Personal relationships are often a source of comfort and support, but they can also be a source of stress and conflict. Previous laboratory and self-report research indicates that communication between partners is predictive of relational satisfaction and well-being. It also demonstrates that relational behaviors are linked to physical responses in the body that impact both short- and long-term health, and suggests that everyday emotion-laden communication between intimate partners influences physical outcomes and that, in turn, physical responses concurrently influence communication. We only have limited understanding, however, of what this relationship between communication, emotion, and the body looks like on a day-to-day basis, and on how this process differs in relation to racial, socioeconomic, and other cultural pressures influencing different couples. Therefore, understanding the multi-directional processes through which culture, communication, and physiological regulation co-emerge, outside of the laboratory and in specific emotion-laden interactions between intimate partners at home, can lead to more developed scientific understanding about how interpersonal behavior and physical wellbeing are connected. Findings from this research will provide insight into how communication between partners functions as a mediator of both intermediate and long-term effects on wellbeing. Ultimately, this research has implications for individual, relational, and societal health and wellbeing. At the University of Alabama, the project also contributes to the development of a new interdisciplinary program, and the training of both graduate and undergraduate students, including underrepresented minorities.

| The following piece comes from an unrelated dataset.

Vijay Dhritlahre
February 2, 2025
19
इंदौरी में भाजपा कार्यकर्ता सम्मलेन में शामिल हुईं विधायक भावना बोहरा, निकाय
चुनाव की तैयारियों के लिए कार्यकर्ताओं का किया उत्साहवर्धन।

Drs. Sonya Pritzker, Jason DeCaro, and Joshua Pederson of the University of Alabama at Tuscaloosa will develop innovative theoretical and methodological models for understanding how the human body affects and is affected by everyday communication in the context of culture. The purpose of this research is to provide evidence for the ways that regular co-constructed patterns of emotion communication relate to physiological outcomes, ultimately affecting psychosocial wellbeing among couples in everyday life. The research thus takes an ethnographic approach to the study of relating among adult partners in the Southeastern U.S., emphasizing naturalistic observation, video-recoding, in-depth interviews, and close monitoring of physiological activity over multiple days. The researchers aim to collect anthropologically sound evidence for the reciprocal ways moment-to-moment physiology is affected by and affects emotion communication in everyday life, and how this process impacts indicators of psychosocial wellbeing among partners. The overarching intellectual merit of this research is the development of theoretical frameworks and methodological tools for innovative research programs examining intersections between language, culture, and the human body in multiple settings. This project thus brings together disparate subfields of anthropology and related disciplines, contributes to psychological understandings about the dynamics of emotions, and provides unprecedented insight into the ways in which everyday communication among intimate partners is linked to physiological processes. Building on the findings from laboratory studies, this project further addresses the complex layers of culture and communication in relationships within everyday lived experiences.
This award reflects NSF's statutory mission and has been deemed worthy of support through evaluation using the Foundation's intellectual merit and broader impacts review criteria.